Passage:
********************

We recently introduced child/parent pipelines (#16094 (closed)) which allows for writing your own code to generate a child/parent pipeline - this is a powerful way to generate any custom behaviors, but it is a bit heavyweight for simpler scenarios where you just want to create jobs for a simple matrix.

Proposal

We will add a matrix keyword to parallel, which is a pre-existing keyword that handles parallelization of jobs:

deploystacks:
  stage: deploy
  parallel:
    matrix:
      - PROVIDER: aws
        STACK: [monitoring, app1, app2]
      - PROVIDER: ovh
        STACK: [monitoring, backup, app]
      - PROVIDER: gcp
        STACK: [data, processing]

The above would generate the following parallel jobs:

  1. deploystacks (PROVIDER=aws; STACK=monitoring)
  2. deploystacks (PROVIDER=aws; STACK=app1)
  3. deploystacks (PROVIDER=aws; STACK=app2)
  4. deploystacks (PROVIDER=ovh; STACK=monitoring)
  5. deploystacks (PROVIDER=ovh; STACK=backup)
  6. deploystacks (PROVIDER=ovh; STACK=app)
  7. deploystacks (PROVIDER=gcp; STACK=data)
  8. deploystacks (PROVIDER=gcp; STACK=processing)

The benefits here are:

  • This keeps the matrix keyword to avoid the issue of being unable to extend it in a reasonable way later: #15356 (comment 309409940). Yes, this is a little less concise than not having the keyword, but it makes the intention very clear.
  • More complex scenarios can still use child/parent pipelines, so we don't have to design this as a all inclusive matrix build specification language.

Additionally, a simpler matrix is also supported for when each entry from the first dimension contains all items from the second:

deploystacks:
  stage: deploy
  parallel:
    matrix:
      - PROVIDER: [aws, ovh, gcp]
        STACK: [monitoring, app1, app2]

This version would generate:

  1. deploystacks (PROVIDER=aws; STACK=monitoring)

********************

Dataset content:
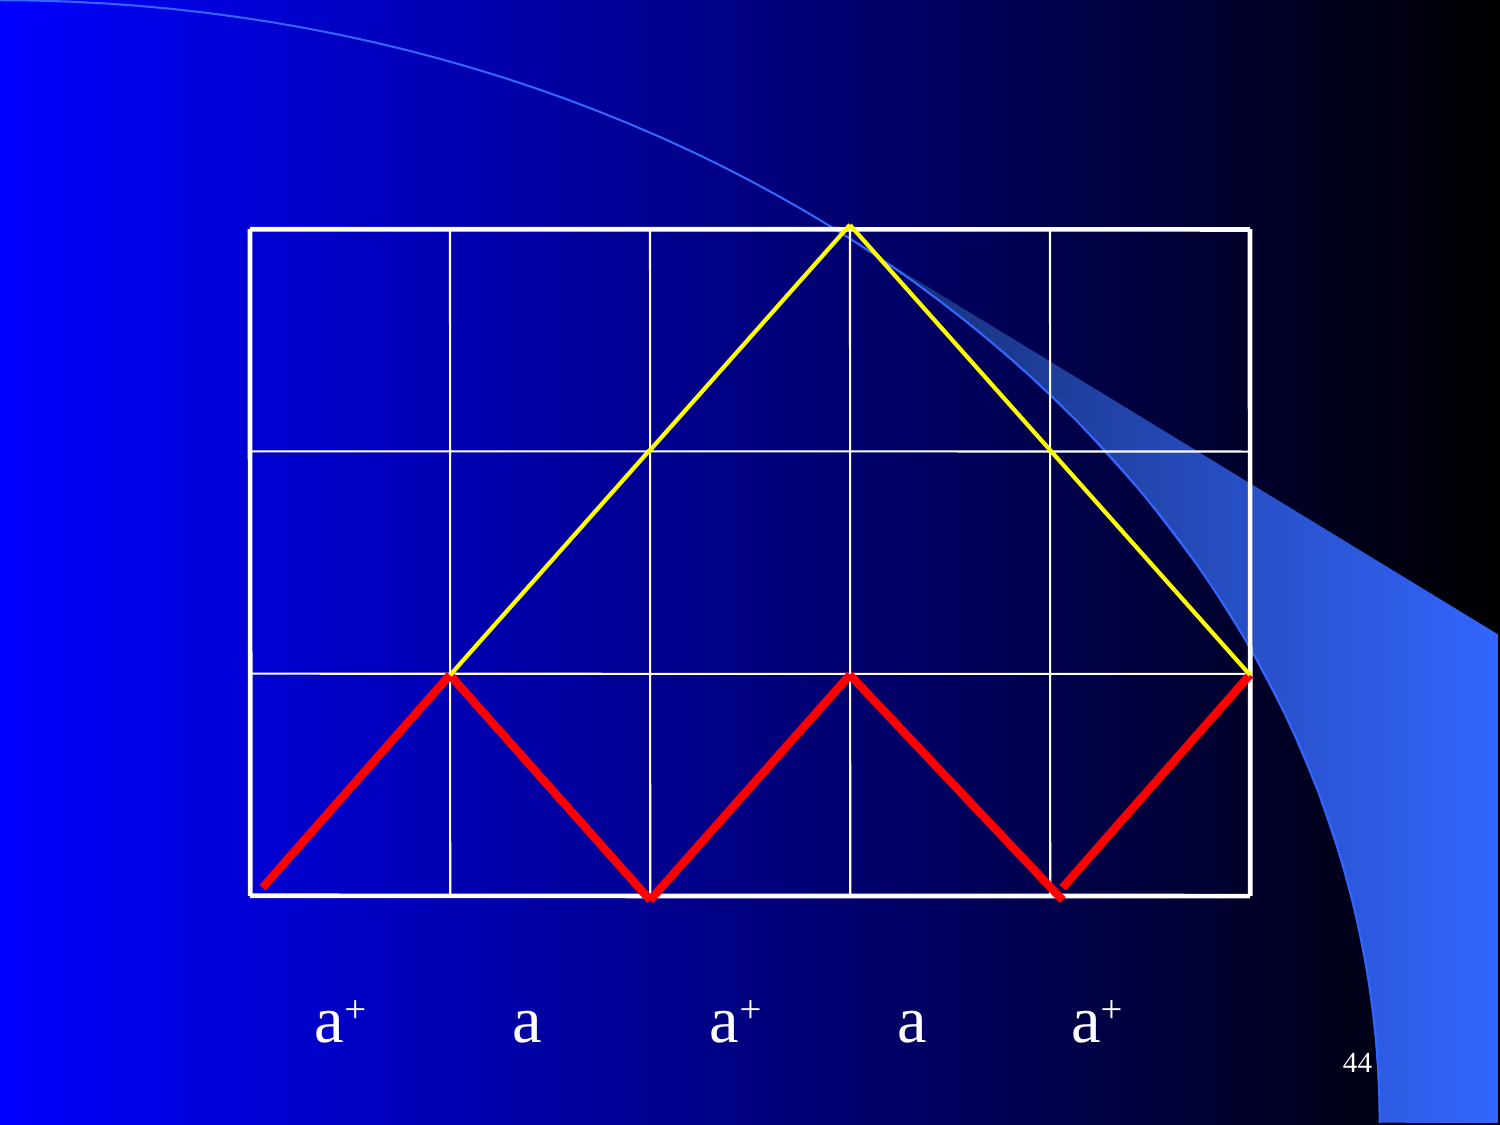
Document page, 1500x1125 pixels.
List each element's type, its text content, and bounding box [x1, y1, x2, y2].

text_box a+ a a+ a a+ [249, 974, 1276, 1065]
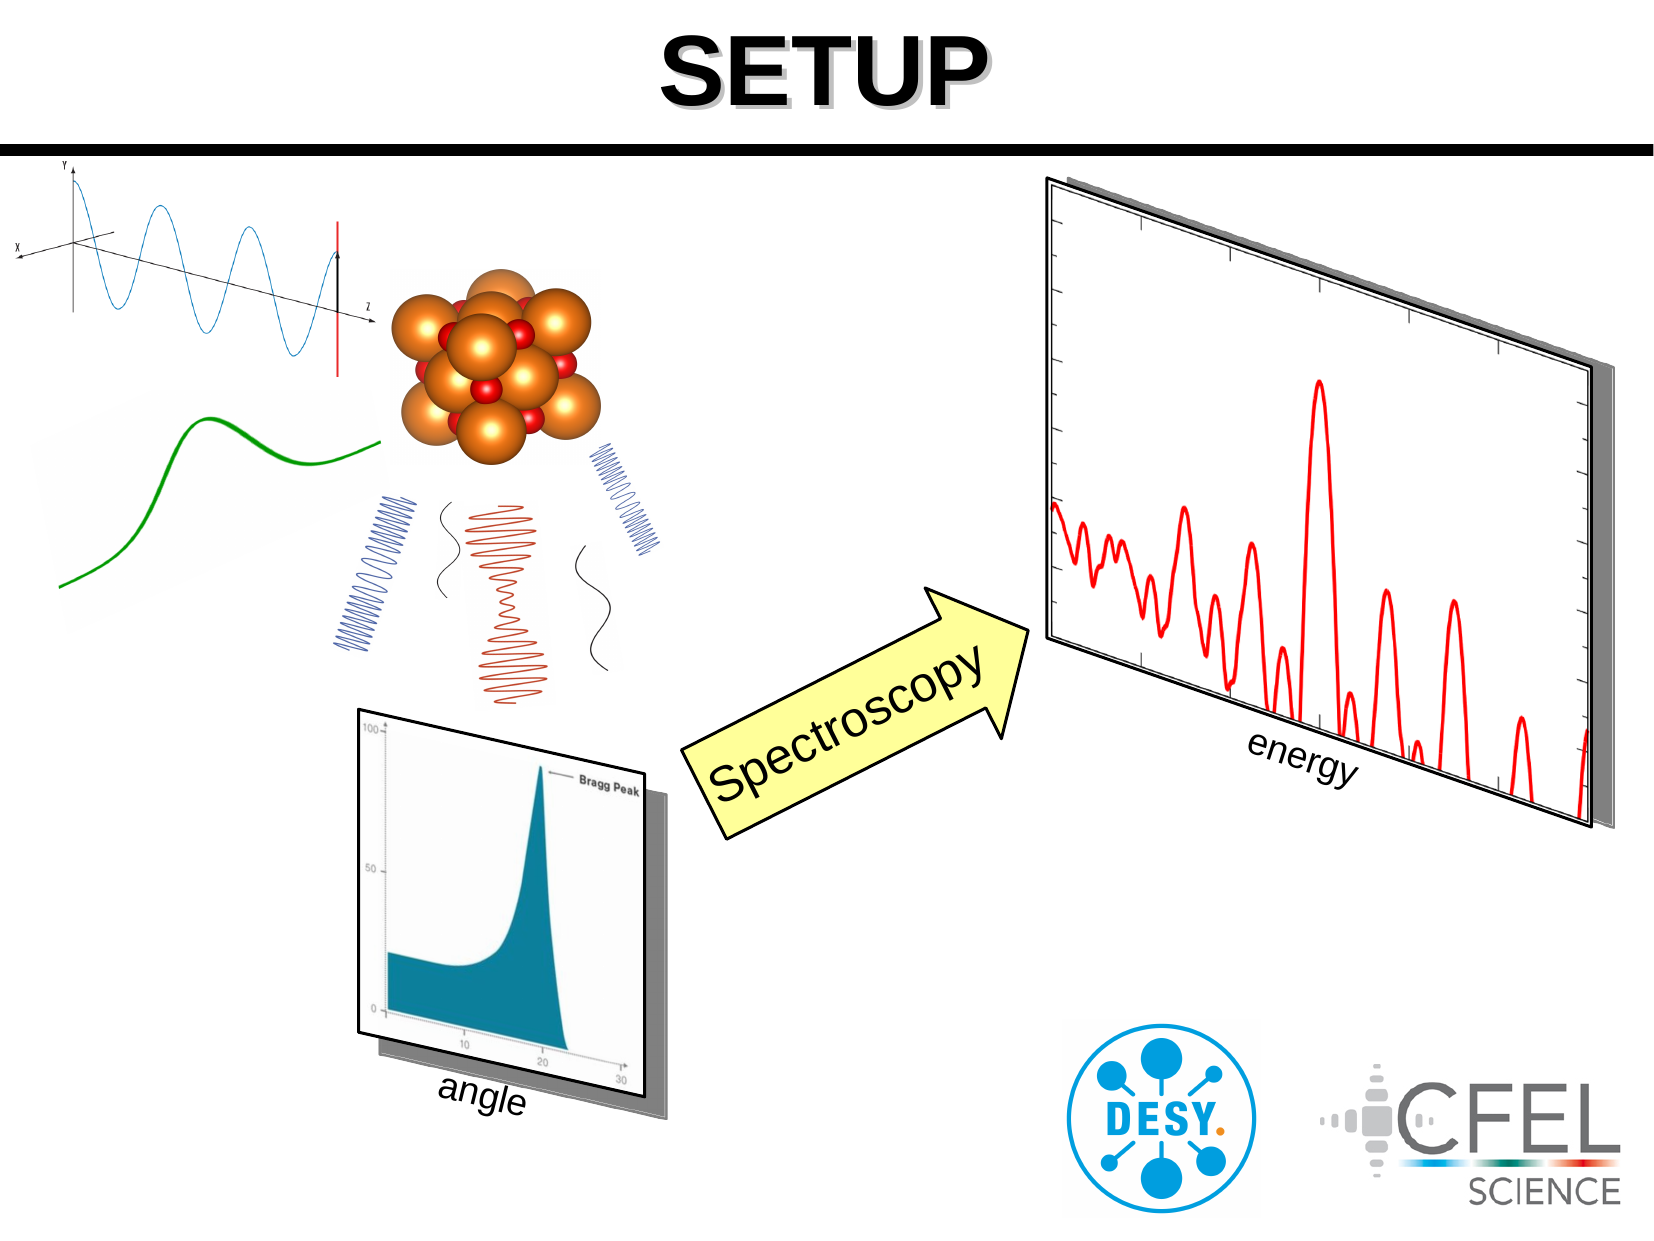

********************

Task statement:
Continue the proposal for the matrix keyword under parallel, starting right after its last line.

Final answer:
  2. deploystacks (PROVIDER=aws; STACK=app1)
  3. deploystacks (PROVIDER=aws; STACK=app2)
  4. deploystacks (PROVIDER=ovh; STACK=monitoring)
  5. deploystacks (PROVIDER=ovh; STACK=app1)
  6. deploystacks (PROVIDER=ovh; STACK=app2)
  7. deploystacks (PROVIDER=gcp; STACK=monitoring)
  8. deploystacks (PROVIDER=gcp; STACK=app1)
  9. deploystacks (PROVIDER=gcp; STACK=app2)

Limitations

  • For the MVC total jobs will be limited to the same number as parallel (currently 50: https://docs.gitlab.com/ee/ci/yaml/#parallel)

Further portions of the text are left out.